Одним ударом ножа Снарп прикончила скакуна, отступив, чтобы не попасть под струю хлынувшей из разрезанного горла крови. С поразительной невозмутимостью Снарп отыскала фонарь, зажгла его и осмотрелась. Первое, что привлекло ее внимание, — это отблеск огня в бусинках глаз ее маленького спутника. По окончании схватки квиббид возник из какой-то норы и прижался к ногам хозяйки. Снарп наклонилась и водворила зверька на привычный насест на плече. Поглаживая одной рукой мохнатую спинку, она вгляделась в ночную темноту в направлении скрытого во мгле Назара-Сина. Теперь ей придется следовать за Рэйтом Уэйт-Базефом и его сообщниками пешком. Ночь была черным-черна, местность незнакома, а каменистая дорога под ногами испещрена рытвинами и выбоинами.

— Завтра, красотуля, — пообещала она вслух, — завтра, чуть только рассветет.

Дул пронизывающий ветер. Снарп вернулась к мертвому коню, достала из седельной сумки тонкое одеяло. Потом отошла к подветренной стороне большого валуна у самой дороги, опустилась на колени и расстегнула тунику. Обнажившаяся при этом правая грудь при всей своей худосочности была вполне обычной формы. Левой же не было вообще. Протянув руку, Снарп издала щебечущий звук, и квиббид проворно вспрыгнул ей на ладонь, свернувшись в клубочек телесного цвета.
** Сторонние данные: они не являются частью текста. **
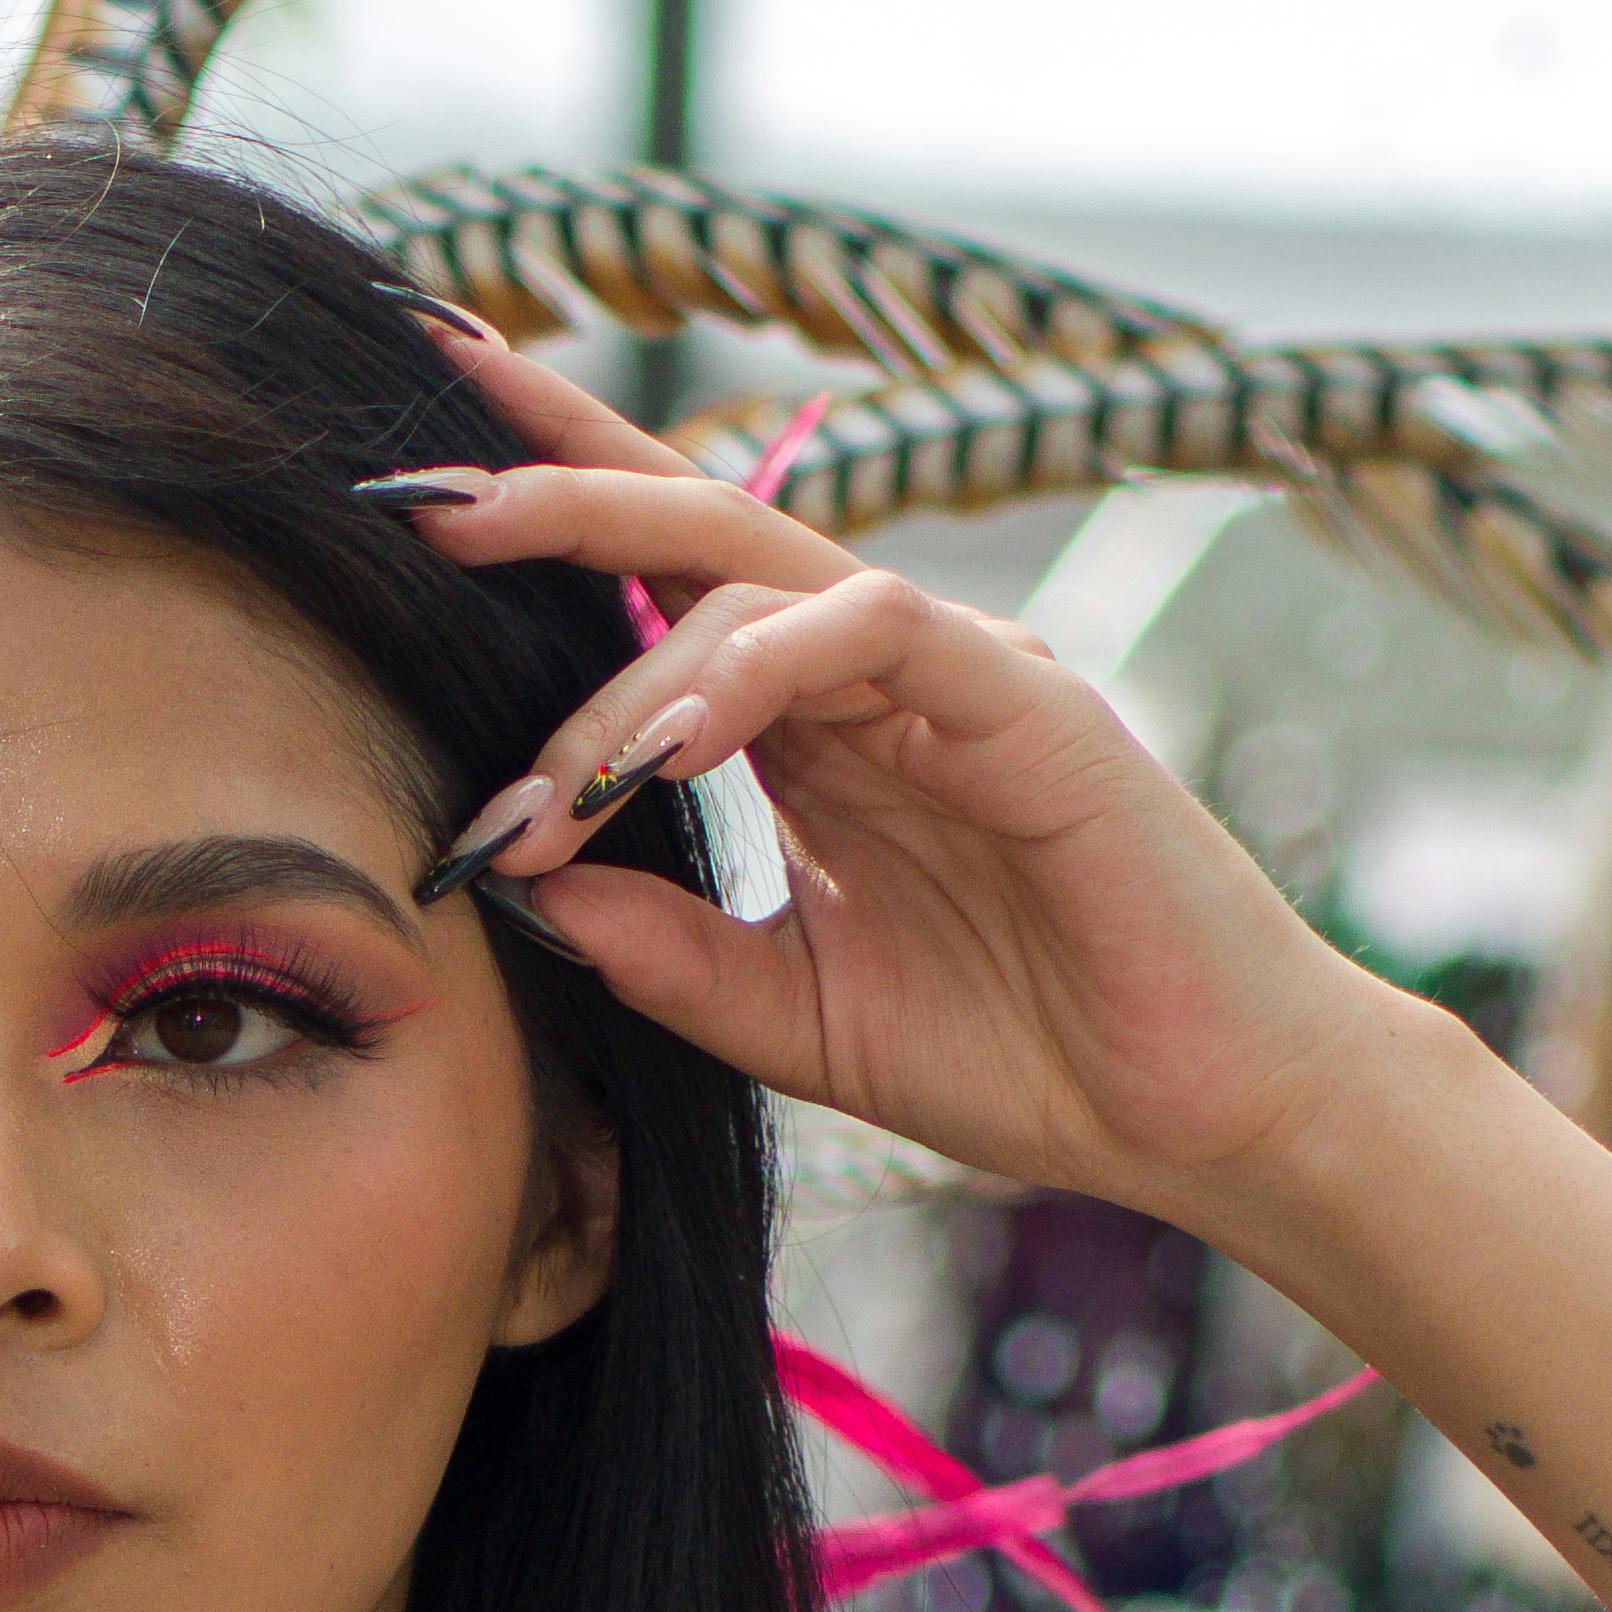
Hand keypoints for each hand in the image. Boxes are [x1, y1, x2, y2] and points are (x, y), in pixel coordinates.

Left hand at [382, 322, 1405, 1227]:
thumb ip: (662, 952)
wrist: (1193, 1117)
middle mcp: (878, 673)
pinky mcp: (1025, 699)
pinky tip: (669, 750)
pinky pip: (872, 632)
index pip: (669, 587)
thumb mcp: (790, 1018)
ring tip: (545, 793)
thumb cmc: (1024, 1056)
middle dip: (556, 494)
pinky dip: (756, 675)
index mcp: (820, 730)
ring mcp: (955, 669)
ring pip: (760, 581)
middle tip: (421, 498)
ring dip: (628, 677)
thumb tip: (517, 886)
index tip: (417, 494)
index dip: (557, 516)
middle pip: (697, 530)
Прижав зверька к сердцу, она негромко произнесла одно лишь слово — и очертания вдруг стали смазанными, контуры размытыми. Квиббид слился со своей хозяйкой, восстановив ночную симметрию ее тела. Завершив привычный ритуал, Снарп настроилась на сон. Костер она разжигать не стала, просто завернулась в одеяло и растянулась на земле спиной к валуну, положив голову на травянистую кочку. Сон пришел не сразу. Долгое время она просто лежала, и широко раскрытые глаза светились в лунном свете, как блестки слюды.

Девраса разбудил запах жареного бекона. Открыв глаза, он увидел над собой сизоватое небо с бегущими по нему кучевыми облаками. Со всех сторон возвышались исполинские Гранитные Старцы — загадочные монолиты неизвестного происхождения. Неутомимые прохладные ветры Гравуловой пустоши играли среди них в прятки. От лежания на холодной земле у Девраса ломило кости. Как следует отдохнуть ему, увы, не довелось. Беспокойный ночной сон то и дело прерывали тревожные видения. Всю ночь ему чудились белые светящиеся фигуры, и он никак не мог отделаться от ощущения, что это был не вполне сон. Чепуха, конечно, всему виной нервы, слишком буйное воображение или несварение желудка, но уж, ясное дело, не призраки.